Em artigo exclusivo para a Logweb, a colunista Gabriela Guimarães, vice-presidente de Desenvolvimento de Novos Negócios da DHL Supply Chain, analisa os desafios logísticos enfrentados por empresas chinesas que operam no Brasil, especialmente no varejo digital, infraestrutura e setor automotivo.
A presença de empresas chinesas no Brasil já tem algumas décadas, mas é notável como esse movimento ganhou impulso nos últimos três anos, com destaque para o varejo digital, infraestrutura e a indústria automobilística. De acordo com o Conselho Empresarial Brasil-China (CEBC) e a embaixada chinesa, o investimento dessas empresas somou no Brasil mais de US$ 66 bilhões nos últimos 14 anos. E mais investimentos na casa dos bilhões são esperados para os próximos anos.
Tamanho interesse é justificável. O Brasil é a maior economia da América Latina, tem mais de 200 milhões de habitantes e indicadores macroeconômicos em recuperação. Destaque também para o boom do e-commerce no Brasil com a pandemia e o intenso uso das redes sociais pela população, o que acabou chamando a atenção de gigantes do varejo digital chinês.

Porém, essa efervescência traz alguns desafios no campo logístico que demandam atenção. Eles são oriundos de diferenças culturais e de ambiente de negócios entre os dois países, tendo impacto direto nas operações logísticas.
Pela nossa experiência no Brasil e em outros países, as empresas chinesas são verdadeiras máquinas de execução, trabalhando com prazos muito curtos e orçamentos hiper enxutos. Essa abordagem encontra alguns desafios no Brasil, cujo ambiente regulatório fiscal, trabalhista e societário requer alguns procedimentos que tomam tempo e custo.
Neste sentido, uma primeira orientação é realmente uma análise do ambiente de negócios no Brasil antes da efetiva operação ou investimento, a fim de se identificar os principais requerimentos, principalmente na área legal e tributária. No Brasil, a movimentação de carga demanda muitos procedimentos nestas áreas, mesmo dentro do país, que essas empresas chinesas não estão acostumadas.
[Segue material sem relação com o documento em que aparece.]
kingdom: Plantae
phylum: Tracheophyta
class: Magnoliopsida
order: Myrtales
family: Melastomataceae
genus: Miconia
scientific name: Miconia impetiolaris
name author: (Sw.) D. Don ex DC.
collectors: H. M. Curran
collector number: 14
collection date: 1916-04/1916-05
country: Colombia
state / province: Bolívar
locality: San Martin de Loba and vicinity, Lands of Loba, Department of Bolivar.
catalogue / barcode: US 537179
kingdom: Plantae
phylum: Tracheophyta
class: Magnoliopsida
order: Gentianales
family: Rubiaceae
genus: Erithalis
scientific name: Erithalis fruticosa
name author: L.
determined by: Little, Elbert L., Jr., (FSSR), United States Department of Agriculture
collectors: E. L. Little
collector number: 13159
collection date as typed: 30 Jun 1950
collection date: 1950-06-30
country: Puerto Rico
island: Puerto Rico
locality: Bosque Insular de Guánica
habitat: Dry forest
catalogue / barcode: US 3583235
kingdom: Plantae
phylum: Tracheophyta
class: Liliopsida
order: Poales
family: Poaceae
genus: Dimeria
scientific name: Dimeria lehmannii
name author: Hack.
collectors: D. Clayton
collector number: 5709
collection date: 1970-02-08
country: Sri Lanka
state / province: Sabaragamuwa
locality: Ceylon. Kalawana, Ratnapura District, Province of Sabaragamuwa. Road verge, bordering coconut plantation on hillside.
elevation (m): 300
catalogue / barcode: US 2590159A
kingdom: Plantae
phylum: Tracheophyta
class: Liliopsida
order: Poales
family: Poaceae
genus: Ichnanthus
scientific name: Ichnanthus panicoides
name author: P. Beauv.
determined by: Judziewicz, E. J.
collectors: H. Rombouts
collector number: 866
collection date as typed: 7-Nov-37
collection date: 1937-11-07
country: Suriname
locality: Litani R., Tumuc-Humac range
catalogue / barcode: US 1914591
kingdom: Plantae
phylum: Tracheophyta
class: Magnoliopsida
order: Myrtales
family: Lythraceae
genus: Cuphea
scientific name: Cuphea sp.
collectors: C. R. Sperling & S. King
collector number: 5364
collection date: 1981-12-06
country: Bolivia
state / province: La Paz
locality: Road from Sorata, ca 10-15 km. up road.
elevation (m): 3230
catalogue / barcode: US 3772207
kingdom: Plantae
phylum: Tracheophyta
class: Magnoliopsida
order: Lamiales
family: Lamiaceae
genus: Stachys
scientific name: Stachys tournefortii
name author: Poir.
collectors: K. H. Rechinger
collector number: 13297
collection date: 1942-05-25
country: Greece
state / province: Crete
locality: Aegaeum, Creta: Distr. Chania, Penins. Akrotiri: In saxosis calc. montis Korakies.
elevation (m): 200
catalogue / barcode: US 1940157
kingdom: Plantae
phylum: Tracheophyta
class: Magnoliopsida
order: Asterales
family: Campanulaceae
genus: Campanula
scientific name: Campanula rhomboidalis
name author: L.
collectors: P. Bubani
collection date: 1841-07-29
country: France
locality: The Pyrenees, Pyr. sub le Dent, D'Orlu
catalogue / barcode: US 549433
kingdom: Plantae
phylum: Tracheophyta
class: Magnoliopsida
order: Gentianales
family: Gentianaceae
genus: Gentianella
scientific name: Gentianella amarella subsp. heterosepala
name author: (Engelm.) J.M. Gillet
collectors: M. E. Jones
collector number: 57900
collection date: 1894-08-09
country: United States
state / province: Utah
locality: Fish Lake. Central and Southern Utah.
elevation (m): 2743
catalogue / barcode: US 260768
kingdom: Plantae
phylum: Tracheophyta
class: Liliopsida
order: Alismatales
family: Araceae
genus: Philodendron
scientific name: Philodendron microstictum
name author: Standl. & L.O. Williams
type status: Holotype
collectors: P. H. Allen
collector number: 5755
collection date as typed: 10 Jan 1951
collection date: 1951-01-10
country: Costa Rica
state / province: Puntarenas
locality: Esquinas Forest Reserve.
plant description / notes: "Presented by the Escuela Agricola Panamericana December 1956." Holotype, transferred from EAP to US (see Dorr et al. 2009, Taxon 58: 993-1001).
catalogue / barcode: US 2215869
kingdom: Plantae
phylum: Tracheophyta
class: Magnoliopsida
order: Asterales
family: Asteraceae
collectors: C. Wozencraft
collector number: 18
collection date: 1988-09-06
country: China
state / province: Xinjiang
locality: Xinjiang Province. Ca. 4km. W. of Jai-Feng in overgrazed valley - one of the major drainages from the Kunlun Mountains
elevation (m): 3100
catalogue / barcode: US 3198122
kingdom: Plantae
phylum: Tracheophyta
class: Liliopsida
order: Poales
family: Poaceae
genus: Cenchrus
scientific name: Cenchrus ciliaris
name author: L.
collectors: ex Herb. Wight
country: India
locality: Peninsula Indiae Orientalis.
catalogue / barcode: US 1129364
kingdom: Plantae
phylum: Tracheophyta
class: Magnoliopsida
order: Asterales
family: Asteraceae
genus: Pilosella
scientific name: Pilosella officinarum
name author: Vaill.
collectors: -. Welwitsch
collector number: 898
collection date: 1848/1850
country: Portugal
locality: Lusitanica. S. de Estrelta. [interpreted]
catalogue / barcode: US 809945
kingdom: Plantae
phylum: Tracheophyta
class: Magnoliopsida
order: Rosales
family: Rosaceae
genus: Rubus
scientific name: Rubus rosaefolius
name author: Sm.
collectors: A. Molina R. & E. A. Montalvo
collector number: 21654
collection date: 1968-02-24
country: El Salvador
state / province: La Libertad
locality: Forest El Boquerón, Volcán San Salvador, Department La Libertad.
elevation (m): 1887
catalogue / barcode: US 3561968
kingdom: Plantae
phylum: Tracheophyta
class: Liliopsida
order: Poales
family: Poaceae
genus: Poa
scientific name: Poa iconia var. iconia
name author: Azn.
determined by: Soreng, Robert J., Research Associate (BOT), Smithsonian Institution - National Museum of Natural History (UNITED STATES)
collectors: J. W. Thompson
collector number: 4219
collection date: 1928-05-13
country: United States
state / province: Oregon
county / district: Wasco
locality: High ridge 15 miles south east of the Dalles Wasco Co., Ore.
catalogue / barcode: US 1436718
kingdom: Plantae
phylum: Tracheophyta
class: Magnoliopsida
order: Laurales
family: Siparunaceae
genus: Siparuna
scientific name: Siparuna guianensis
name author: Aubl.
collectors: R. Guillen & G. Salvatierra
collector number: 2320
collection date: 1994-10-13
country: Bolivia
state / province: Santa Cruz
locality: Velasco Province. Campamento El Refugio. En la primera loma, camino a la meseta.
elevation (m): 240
O segundo passo é trabalhar em um planejamento logístico um pouco mais longo. De forma geral, as empresas chinesas privilegiam uma implantação ágil associada a uma flexibilidade para se escalar o volume armazenado ou movimentado. Aliás, essa é uma característica importante para se trabalhar com este perfil de empresa: flexibilidade operacional e de negócios, principalmente para escalar rápido. Porém, considerando o complexo cenário regulatório no Brasil, é necessário um prazo um pouco maior para essas adequações, sob pena de onerar os custos ou gerar riscos.
E, sim, outra dificuldade são as diferenças de idioma e cultura. Nos negócios, os chineses tendem a ser mais práticos e diretos que os brasileiros, tendo a expectativa de respostas rápidas a assertivas. O inglês pode ajudar, mas o ideal é realmente ter um falante da língua para facilitar. Temos casos de projetos e negociações que andaram melhor com o suporte de falantes do chinês. Se tiver experiência em negócios com a China, mais efetivas tendem a ser as interações.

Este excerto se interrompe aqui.